The FDA issued a consumer warning on Feb. 2 for two brands of eye drops – Delsam Pharma’s Artificial Tears and EzriCare Artificial Tears.
Both products are produced by Global Phara Healthcare, which initiated a voluntary recall on the dry eye solutions after an investigation by the Center for Disease Control and Prevention (CDC).
The CDC is collaborating with the FDA and state and local health departments to investigate a multistate outbreak of a strain of Pseudomonas aeruginosa.
The strain has never been reported in the U.S. before now and is extensively drug resistant.
As of Jan. 31, the CDC identified 55 patients in 12 states with these infections. As a result of the infections, one person has died of bloodstream infection and five patients have reported vision loss. Thirty-five of the cases are linked to four healthcare facility clusters.

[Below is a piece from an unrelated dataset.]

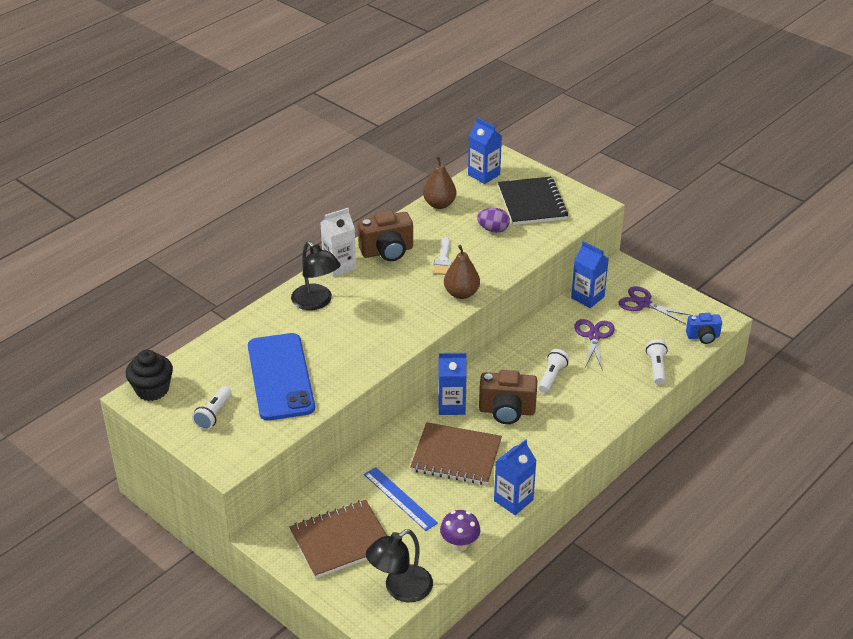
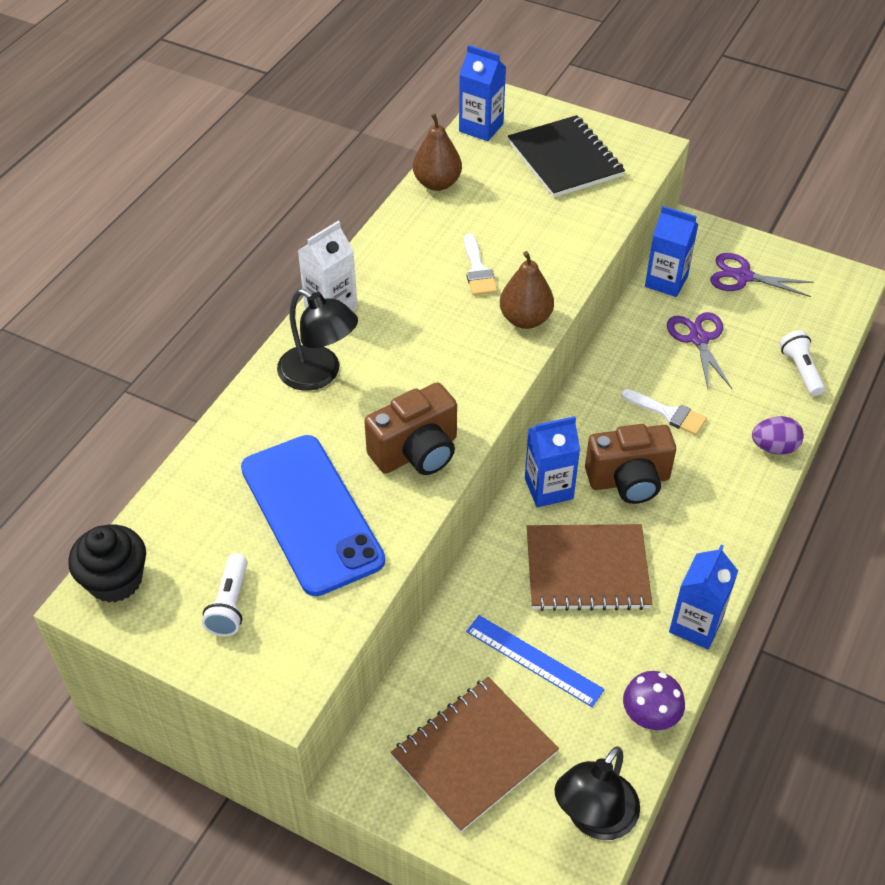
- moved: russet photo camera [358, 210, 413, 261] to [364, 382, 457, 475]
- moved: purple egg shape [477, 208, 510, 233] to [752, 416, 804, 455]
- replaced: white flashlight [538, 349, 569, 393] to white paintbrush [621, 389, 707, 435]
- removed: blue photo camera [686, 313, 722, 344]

Patient research and testing led the CDC to determine the cause of the infections to be the contaminated eye drops.
Global Phara Healthcare also currently has good manufacturing practice violations with the FDA for a lack of appropriate microbial testing, formulation issues and lack of proper controls concerning tamper-evident packaging.
Consumers and retailers are asked to immediately discontinue both brands of eye drops. Anyone that may have used the product should be cognizant of infection symptoms, which may include:
- Yellow, green, or clear discharge from the eye
- Eye pain or discomfort
- Redness of the eye or eyelid
- Feeling of something in your eye (foreign body sensation)
- Increased sensitivity to light
- Blurry vision
Anyone experiencing symptoms should seek medical attention as soon as possible.
The FDA encourages healthcare professionals and patients to report adverse events or quality problems with any medicine to FDA’s MedWatch Adverse Event Reporting program. Consumers may also report adverse reactions by contacting FDA’s Consumer Complaint Coordinators.